Work order = Start with the first line of the material. Repeat each line exactly through the one that contains "cholangiocarcinoma stained with".

START Data extract

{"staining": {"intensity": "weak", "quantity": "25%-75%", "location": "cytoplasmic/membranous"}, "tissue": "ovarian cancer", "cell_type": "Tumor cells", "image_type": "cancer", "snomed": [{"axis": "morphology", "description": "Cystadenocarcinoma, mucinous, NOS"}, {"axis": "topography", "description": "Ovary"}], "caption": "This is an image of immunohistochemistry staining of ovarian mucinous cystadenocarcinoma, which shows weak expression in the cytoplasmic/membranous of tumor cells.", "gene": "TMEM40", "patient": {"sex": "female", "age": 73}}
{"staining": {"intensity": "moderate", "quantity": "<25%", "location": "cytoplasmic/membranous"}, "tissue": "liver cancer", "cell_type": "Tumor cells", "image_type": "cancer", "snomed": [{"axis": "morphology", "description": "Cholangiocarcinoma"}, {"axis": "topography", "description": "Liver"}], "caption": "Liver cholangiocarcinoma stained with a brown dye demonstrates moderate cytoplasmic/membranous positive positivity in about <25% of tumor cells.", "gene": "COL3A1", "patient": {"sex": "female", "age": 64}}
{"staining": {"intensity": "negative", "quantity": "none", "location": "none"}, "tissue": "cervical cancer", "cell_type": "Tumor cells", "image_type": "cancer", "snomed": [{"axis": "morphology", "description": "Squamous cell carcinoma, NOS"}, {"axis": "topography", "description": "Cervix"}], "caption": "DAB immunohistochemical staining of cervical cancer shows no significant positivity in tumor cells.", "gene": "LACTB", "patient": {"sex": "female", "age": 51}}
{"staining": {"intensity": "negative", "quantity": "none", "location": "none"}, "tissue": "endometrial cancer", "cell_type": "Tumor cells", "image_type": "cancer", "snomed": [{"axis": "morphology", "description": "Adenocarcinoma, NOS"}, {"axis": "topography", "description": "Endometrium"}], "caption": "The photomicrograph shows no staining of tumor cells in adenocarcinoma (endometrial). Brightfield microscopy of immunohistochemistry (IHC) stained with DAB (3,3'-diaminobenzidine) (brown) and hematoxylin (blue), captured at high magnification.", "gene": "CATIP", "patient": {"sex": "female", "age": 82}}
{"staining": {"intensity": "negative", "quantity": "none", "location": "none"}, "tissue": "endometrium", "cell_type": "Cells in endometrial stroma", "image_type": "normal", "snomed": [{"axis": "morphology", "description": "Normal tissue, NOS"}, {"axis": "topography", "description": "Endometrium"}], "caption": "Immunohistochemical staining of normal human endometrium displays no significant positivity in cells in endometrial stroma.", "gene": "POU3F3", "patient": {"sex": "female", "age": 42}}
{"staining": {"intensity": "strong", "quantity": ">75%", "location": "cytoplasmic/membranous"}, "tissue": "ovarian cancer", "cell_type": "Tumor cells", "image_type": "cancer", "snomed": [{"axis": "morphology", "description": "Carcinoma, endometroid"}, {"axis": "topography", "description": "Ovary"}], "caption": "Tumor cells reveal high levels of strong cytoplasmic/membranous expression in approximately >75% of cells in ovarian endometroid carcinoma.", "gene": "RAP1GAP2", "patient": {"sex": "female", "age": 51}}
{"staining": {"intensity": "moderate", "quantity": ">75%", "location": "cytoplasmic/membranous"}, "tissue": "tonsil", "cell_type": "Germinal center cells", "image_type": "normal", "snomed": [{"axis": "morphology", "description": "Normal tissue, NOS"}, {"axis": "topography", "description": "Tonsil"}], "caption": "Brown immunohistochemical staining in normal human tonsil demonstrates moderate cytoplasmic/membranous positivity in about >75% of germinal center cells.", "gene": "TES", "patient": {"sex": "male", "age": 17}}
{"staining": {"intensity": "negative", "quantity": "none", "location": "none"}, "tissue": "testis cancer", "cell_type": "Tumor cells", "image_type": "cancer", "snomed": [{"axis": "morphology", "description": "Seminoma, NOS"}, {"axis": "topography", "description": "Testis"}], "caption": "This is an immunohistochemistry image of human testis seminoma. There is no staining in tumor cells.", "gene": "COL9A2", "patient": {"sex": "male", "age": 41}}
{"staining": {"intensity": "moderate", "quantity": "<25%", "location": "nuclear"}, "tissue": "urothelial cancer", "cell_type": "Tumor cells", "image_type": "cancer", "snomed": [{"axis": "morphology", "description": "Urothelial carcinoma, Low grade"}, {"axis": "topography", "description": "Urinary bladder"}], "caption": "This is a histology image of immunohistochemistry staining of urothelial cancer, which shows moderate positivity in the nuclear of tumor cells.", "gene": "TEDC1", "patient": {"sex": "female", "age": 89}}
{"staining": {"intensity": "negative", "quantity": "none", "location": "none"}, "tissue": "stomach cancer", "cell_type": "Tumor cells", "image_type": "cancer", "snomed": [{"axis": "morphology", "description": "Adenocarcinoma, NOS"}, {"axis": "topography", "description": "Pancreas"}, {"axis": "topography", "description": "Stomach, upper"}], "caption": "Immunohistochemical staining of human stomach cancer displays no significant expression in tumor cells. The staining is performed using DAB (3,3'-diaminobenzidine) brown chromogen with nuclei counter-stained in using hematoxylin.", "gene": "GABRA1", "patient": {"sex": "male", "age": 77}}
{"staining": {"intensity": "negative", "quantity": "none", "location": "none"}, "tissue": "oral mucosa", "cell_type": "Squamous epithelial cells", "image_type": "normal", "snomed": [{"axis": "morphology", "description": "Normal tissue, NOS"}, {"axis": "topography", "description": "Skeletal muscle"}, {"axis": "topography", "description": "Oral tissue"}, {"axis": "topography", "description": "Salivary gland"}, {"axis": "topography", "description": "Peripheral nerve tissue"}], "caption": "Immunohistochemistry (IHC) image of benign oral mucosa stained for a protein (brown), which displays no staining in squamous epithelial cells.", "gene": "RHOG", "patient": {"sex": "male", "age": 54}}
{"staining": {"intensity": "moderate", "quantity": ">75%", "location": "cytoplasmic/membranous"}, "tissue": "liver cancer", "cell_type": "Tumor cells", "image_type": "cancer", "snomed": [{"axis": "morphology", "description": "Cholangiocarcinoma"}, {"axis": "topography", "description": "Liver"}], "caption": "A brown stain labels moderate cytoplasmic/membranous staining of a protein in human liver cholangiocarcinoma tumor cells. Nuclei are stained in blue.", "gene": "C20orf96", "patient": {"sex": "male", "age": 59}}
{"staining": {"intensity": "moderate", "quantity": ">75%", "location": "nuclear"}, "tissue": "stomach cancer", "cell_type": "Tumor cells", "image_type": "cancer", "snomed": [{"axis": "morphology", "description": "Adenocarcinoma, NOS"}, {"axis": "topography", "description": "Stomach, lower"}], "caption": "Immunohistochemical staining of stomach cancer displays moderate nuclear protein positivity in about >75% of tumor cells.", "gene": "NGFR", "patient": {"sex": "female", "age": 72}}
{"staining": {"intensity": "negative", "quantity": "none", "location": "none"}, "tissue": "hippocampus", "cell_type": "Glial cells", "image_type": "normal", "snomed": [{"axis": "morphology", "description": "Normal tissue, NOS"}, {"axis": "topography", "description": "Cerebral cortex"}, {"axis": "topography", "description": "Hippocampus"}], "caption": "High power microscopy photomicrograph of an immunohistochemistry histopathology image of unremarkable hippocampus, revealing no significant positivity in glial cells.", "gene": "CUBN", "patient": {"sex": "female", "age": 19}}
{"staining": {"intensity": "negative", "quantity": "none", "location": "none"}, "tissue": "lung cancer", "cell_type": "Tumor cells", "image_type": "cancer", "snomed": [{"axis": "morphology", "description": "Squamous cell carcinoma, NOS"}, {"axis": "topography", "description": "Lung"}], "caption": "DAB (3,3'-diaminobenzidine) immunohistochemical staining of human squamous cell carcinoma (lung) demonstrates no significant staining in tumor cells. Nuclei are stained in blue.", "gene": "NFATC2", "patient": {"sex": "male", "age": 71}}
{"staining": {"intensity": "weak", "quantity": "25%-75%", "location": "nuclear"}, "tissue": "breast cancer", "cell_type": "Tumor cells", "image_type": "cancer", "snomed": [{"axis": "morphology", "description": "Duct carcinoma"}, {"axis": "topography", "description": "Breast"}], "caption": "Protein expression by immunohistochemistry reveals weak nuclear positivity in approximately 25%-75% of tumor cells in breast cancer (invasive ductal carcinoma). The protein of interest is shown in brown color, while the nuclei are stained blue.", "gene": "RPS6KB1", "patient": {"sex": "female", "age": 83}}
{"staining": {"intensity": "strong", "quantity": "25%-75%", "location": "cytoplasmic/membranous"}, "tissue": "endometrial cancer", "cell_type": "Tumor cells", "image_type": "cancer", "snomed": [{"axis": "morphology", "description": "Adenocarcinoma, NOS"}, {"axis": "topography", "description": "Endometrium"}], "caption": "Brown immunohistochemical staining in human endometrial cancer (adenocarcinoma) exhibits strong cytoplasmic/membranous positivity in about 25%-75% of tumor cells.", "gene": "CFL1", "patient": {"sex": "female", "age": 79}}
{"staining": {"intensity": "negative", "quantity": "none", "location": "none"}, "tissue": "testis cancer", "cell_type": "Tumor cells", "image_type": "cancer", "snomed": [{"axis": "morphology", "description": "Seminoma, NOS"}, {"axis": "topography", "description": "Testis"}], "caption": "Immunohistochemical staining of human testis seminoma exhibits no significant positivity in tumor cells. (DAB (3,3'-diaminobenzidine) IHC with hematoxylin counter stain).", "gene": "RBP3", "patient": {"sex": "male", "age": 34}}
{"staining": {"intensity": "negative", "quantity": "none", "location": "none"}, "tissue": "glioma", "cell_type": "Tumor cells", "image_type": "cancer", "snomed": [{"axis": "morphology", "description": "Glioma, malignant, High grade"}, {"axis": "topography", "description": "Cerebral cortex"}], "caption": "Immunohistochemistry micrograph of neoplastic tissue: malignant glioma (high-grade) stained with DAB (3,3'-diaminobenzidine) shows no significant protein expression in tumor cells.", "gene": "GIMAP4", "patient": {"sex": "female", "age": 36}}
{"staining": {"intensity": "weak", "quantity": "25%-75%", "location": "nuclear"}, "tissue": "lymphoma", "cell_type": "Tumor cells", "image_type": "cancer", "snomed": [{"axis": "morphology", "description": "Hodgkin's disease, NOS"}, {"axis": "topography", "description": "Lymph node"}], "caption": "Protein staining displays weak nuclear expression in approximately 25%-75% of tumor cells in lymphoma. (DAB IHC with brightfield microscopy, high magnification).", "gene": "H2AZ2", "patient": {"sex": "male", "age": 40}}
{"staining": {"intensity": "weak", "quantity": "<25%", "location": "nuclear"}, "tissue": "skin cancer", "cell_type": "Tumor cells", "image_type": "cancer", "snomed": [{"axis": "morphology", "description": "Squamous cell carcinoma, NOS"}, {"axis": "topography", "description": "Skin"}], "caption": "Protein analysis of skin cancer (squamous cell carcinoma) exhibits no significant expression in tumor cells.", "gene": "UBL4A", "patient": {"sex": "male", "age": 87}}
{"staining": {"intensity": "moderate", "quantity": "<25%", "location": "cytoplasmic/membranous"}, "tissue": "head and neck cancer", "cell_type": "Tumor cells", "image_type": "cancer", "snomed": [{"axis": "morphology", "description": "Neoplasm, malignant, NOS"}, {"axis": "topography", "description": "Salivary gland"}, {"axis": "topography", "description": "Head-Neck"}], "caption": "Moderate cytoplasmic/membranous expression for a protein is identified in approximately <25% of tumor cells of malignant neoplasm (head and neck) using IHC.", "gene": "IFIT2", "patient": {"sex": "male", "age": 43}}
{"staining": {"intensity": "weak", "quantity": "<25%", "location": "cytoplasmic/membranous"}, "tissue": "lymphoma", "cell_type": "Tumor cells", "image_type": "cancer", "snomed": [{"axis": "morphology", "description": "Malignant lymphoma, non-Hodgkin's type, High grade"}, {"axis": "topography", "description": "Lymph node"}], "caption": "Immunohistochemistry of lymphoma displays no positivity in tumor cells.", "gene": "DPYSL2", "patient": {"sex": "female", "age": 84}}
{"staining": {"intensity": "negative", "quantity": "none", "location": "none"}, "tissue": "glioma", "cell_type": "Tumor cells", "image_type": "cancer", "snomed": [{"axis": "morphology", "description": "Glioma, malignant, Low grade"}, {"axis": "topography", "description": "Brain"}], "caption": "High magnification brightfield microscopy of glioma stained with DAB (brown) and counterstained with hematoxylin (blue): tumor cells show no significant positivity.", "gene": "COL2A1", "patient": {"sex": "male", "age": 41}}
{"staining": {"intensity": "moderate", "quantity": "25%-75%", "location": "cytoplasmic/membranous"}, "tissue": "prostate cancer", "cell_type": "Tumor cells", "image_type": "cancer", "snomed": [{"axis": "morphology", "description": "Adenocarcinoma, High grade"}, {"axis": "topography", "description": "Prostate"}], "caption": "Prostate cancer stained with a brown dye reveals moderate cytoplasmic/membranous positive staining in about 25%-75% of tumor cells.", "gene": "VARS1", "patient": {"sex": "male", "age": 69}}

END Data extract

Result for this task =
{"staining": {"intensity": "weak", "quantity": "25%-75%", "location": "cytoplasmic/membranous"}, "tissue": "ovarian cancer", "cell_type": "Tumor cells", "image_type": "cancer", "snomed": [{"axis": "morphology", "description": "Cystadenocarcinoma, mucinous, NOS"}, {"axis": "topography", "description": "Ovary"}], "caption": "This is an image of immunohistochemistry staining of ovarian mucinous cystadenocarcinoma, which shows weak expression in the cytoplasmic/membranous of tumor cells.", "gene": "TMEM40", "patient": {"sex": "female", "age": 73}}
{"staining": {"intensity": "moderate", "quantity": "<25%", "location": "cytoplasmic/membranous"}, "tissue": "liver cancer", "cell_type": "Tumor cells", "image_type": "cancer", "snomed": [{"axis": "morphology", "description": "Cholangiocarcinoma"}, {"axis": "topography", "description": "Liver"}], "caption": "Liver cholangiocarcinoma stained with a brown dye demonstrates moderate cytoplasmic/membranous positive positivity in about <25% of tumor cells.", "gene": "COL3A1", "patient": {"sex": "female", "age": 64}}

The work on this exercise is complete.